Polish Large Language Model (PLLuM)

Innovative Polish large language model for the public and the private sector

Page image

Challenge

The PLLuM (Polish Large Language Model) project is an initiative to create an open and accountable Polish language model. We aim to provide support for innovation in the public and business sectors through the development of tools such as an intelligent assistant for administration. We are working to collect and compile a comprehensive data set in Polish. This process is taking place in accordance with the guidelines of the National Data Center of Excellence. Our project will enable access to the model via an open-source license and programming (API) and graphical user interfaces (GUI), which will allow practical use in public administration, such as in the form of a prototype intelligent assistant.

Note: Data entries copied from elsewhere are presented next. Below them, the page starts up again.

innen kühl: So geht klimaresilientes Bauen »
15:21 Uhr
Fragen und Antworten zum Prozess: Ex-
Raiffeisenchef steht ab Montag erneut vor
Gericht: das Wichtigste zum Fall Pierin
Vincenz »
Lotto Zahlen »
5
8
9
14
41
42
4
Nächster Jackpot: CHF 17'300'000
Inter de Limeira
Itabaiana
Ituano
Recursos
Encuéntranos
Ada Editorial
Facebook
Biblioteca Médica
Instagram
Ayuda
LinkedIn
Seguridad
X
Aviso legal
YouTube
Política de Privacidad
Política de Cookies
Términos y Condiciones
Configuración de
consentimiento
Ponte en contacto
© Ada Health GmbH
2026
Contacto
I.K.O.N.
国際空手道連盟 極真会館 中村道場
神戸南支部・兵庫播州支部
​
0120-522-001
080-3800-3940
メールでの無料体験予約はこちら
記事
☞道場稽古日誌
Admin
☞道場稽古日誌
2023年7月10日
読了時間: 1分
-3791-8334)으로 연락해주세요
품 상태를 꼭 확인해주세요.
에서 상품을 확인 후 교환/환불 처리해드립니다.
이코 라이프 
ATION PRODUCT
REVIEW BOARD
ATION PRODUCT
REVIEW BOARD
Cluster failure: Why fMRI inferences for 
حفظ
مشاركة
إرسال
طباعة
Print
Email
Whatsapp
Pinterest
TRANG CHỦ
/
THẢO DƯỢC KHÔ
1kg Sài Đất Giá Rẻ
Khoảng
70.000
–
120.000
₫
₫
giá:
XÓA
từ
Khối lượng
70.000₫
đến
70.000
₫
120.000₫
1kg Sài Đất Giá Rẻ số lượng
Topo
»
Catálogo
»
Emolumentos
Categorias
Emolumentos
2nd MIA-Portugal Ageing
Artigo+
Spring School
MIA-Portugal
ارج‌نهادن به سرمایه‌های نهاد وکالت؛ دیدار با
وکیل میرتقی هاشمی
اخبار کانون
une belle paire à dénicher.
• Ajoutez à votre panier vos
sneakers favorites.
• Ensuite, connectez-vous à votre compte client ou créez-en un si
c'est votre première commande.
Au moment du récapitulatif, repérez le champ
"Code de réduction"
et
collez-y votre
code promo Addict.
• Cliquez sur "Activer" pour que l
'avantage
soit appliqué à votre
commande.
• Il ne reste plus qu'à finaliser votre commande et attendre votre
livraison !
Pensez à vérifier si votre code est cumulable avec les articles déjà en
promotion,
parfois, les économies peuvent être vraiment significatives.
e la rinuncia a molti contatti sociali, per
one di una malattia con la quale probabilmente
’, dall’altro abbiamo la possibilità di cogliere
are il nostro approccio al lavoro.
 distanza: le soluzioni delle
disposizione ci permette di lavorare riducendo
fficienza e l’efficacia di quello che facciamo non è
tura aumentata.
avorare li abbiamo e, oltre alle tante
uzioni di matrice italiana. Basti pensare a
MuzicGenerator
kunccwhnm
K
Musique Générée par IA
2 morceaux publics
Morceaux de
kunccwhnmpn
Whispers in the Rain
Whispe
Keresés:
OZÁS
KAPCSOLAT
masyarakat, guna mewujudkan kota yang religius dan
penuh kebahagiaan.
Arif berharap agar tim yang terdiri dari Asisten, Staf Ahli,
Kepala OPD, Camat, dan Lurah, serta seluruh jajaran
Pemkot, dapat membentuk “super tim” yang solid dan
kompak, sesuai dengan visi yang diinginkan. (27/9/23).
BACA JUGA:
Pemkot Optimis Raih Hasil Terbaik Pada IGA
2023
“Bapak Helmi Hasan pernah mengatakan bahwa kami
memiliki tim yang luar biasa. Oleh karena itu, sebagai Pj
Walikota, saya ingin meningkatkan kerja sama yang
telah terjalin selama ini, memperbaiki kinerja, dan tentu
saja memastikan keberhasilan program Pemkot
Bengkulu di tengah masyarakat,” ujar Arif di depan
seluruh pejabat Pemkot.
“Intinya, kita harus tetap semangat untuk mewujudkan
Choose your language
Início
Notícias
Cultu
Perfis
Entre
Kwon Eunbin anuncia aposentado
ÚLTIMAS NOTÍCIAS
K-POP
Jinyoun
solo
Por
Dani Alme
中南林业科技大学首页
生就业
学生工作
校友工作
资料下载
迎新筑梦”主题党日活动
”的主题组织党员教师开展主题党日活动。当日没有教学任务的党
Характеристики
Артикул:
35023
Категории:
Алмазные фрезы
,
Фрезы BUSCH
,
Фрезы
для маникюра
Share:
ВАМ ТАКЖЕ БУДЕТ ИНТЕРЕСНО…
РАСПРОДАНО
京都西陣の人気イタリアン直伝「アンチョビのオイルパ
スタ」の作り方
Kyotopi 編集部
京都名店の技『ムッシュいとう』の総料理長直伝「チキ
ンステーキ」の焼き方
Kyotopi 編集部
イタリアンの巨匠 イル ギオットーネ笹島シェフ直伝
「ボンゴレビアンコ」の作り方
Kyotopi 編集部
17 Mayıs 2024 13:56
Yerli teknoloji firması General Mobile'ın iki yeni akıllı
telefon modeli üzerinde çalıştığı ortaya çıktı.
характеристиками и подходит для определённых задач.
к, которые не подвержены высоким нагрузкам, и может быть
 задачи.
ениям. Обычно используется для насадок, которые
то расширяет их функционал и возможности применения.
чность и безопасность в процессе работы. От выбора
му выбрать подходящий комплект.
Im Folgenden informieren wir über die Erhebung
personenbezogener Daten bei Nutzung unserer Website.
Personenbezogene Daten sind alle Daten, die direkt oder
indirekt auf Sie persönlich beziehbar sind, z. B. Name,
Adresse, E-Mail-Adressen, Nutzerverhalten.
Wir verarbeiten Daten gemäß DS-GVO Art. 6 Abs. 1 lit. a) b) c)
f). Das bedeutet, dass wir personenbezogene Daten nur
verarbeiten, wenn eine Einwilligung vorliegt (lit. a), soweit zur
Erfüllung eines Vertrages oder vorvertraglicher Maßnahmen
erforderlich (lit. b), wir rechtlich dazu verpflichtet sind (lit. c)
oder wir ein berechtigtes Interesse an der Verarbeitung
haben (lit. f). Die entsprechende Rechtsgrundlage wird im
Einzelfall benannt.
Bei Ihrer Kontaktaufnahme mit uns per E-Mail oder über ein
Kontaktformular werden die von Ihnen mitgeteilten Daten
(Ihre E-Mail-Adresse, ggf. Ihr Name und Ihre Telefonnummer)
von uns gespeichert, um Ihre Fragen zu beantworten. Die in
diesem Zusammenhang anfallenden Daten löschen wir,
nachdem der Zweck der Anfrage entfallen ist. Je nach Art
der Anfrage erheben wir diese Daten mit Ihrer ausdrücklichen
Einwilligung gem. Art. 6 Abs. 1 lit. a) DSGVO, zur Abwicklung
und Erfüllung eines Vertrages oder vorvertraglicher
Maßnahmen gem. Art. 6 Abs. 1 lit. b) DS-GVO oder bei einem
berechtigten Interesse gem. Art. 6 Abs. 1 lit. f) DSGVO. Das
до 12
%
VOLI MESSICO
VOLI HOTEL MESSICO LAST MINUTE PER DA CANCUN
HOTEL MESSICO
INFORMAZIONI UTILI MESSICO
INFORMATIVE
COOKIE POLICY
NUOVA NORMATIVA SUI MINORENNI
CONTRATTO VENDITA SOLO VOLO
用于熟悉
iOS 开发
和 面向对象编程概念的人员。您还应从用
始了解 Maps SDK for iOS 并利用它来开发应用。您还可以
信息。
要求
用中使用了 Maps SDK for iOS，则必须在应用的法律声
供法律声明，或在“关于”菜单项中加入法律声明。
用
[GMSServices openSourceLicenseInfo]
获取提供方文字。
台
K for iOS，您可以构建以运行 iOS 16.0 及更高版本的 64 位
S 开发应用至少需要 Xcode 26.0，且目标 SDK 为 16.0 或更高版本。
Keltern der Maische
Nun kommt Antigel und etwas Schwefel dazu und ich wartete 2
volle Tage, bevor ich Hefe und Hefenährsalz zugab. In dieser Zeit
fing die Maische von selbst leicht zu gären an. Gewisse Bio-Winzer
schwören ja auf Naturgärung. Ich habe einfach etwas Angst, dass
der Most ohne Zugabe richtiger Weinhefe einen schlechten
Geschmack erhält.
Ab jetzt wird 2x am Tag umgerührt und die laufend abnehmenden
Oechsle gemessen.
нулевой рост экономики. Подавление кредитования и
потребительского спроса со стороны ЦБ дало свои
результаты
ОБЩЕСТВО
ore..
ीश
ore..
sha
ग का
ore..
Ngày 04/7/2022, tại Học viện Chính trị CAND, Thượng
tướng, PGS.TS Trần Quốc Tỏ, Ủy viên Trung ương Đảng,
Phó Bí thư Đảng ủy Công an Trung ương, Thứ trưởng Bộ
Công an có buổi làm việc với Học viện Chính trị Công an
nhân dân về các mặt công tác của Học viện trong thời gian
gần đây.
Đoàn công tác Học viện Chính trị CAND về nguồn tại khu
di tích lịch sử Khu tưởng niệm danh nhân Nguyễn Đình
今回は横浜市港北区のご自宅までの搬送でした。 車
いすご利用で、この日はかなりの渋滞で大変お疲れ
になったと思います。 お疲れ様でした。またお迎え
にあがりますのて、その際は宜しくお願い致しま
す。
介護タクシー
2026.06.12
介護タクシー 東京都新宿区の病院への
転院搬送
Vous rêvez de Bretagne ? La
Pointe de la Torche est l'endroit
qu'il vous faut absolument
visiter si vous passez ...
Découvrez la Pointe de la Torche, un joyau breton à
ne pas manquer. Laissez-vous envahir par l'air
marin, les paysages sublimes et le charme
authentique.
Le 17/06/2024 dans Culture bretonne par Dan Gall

We are making sure that our model is secure and free of harmful or inaccurate content, which is crucial for its use in the public sector.

There are many ways to support our initiative. At this time, we especially encourage you to contact us about donating text data to train the model. Please email zilliat@nask.pl with specific information about the type and size of the data set

What we did

The PLLuM project is a unique combination of the strengths of leading Polish scientific institutions, bringing together experts from various fields to create a groundbreaking language model. The consortium includes Wrocław University of Technology (project leader), NASK – National Research Institute, the Information Processing Center – National Research Institute (OPI PIB), the Institute of Computer Science Foundations of the Polish Academy of Sciences, the University of Lodz and the Institute of Slavic Studies of the Polish Academy of Sciences. This scientific cooperation brings together diverse competencies and passions, creating a solid foundation for the development of AI in Poland.

The project is being implemented in 2024. During these 12 months:

  1. we will develop an implementation plan for building a large open base language model for the Polish language. A collection of language resources will be created, including data from government public information.
  2. We will build a corpus of language data necessary for base training and tuning of our model. The work will include the creation of a data management system, including a corpus of language data that meets the parameters required for effective training.

3 We will conduct a baseline training of a large language model for Polish, tuning it for a series of tasks. The result will be a trained neural network.

  1. We will develop the dialog model by learning with reinforcement, using user responses. The result will be an improved model and information system.

5. We will build an output correction module for a large dialogue language model to improve the quality of its responses. The work will conclude with the creation of an information system.